Perhaps Eric (at New Apps) is right and I made a bit of a slip in the last section of the above post, which considers a possible response from Paul.  My claim was supposed to be that the problem with the potential response (on Paul’s behalf) is that it will make many if not most of our everyday experiences count as being transformative and unique in the way that having a child is purported to be, since something similar could be said about the transformative nature of our everyday experiences.  One could argue that each experience that we have is both transformative and unique.  Each experience that we have changes us in some way and is unlike any other experience we have had before it.  It seems to follow from this sort of response that I cannot project my past experiences of seeing red or eating chocolate, respectively, to know what seeing red or to eating chocolate ice cream on this day, at this time, and in this way will be like.  So, if we take this rebuttal seriously, it would work to rule out projection in most cases.  To the extent that most of us don’t find each new experience of eating chocolate ice cream transformative in this way, there seems to be something implausible about Paul’s arguments.

I’ve also responded in the comments section of Eric’s post at New Apps.  Knowing Eric, I’m sure he will have a counter response soon!

8 responses

  1. Meena, are you trucking toward an argument that there is a threshold of like-enough experience such that my decision becomes rational? I.e., I’m taking it that you could make room for a case for saying: Babysitting once is not sufficient evidence that you know what it’s like to have your own child. However, foster-parenting for a year could be ‘rational’ evidence for having a good-enough idea of what it’s like that a subsequent decision to have one’s own child is now rational.

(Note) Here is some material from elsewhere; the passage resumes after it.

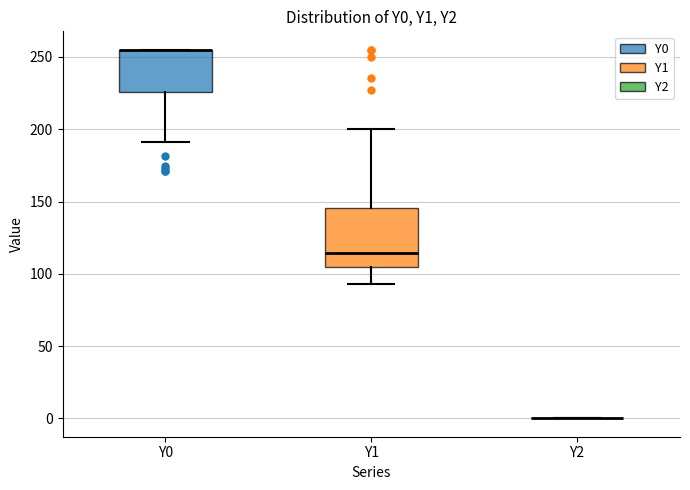

Reading left to right, read every box against the y-axis: the position of its median line, the range the box covers, and the ends of its whiskers. The values are not printed on the chart, so give them approximately, as read against the axis.

Y0: median 255 (drawn on the box's upper edge), box 225 to 255, whiskers 190 to 255
Y1: median 115, box 105 to 145, whiskers 95 to 200
Y2: box collapsed to a line at 0, whiskers 0 to 0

    Are you going in that direction?

  2. Hi Beta,

    This is a good question. My first inclination is similar to yours. Babysitting once may not be enough to know what it is like to have a child, but babysitting a few times every week for the same family for a long enough period of time would seem to be. So, I suppose it takes a number of what is it like experience to come to know what it is like to have a certain type of experience. What do think?

  3. Greetings Meena,

    Perhaps by “the experience of having a child” Paul refers not to some aggregate of or broad experiential heading under which experiences of more specific states of affairs may fall (e.g., caring for, meeting the needs of, spending time with, etc.) but rather to certain kinds of reflective experiences that often accompany such experiences, at least when had by an agent of certain sort (e.g., a parent rather than a teacher, day care worker, or a non-parent otherwise fulfilling some parental role). On this reading, “the experience of having a child” might well be a singular sort of experience that arises when the locus of reflection on any of the multitudinous other relevant “parenting” experiences is one of emphatic possession: e.g., the experience I have when I reflect upon the experience of caring for, meeting the needs of, spending time with MY child (where the emphatic 1st person possessive pronoun is understood phenomenally rather than propositionally).

    Also, we should be blog buddies. http://aestheticsforbirds.blogspot.com/

    • Hi Christy! It’s been a long time since we chatted! Nice to see you here! I’ve now book marked your blog and I look forward to following it!

      Thanks for the comment. If I understand you correctly, I think you’re on to something. It seems right to say that there is a what it is like experience that we have when we reflect on the set of experiences that arise from having a child of our own. However, I am not sure that point helps to avoid my worry. After all, we know what it is like to reflect on other sets of similar experiences (experiences of caring for my niece, meeting the needs of my niece, spending time with my niece). We also know what is like to reflect on the set of those experiences. So, why cannot we not just project on the basis of our knowledge of these reflective experiences to the reflective experiences associated with having a child? Again, they are experiences of the same type. And so it would seem that at least some projection regarding the type of experience is possible.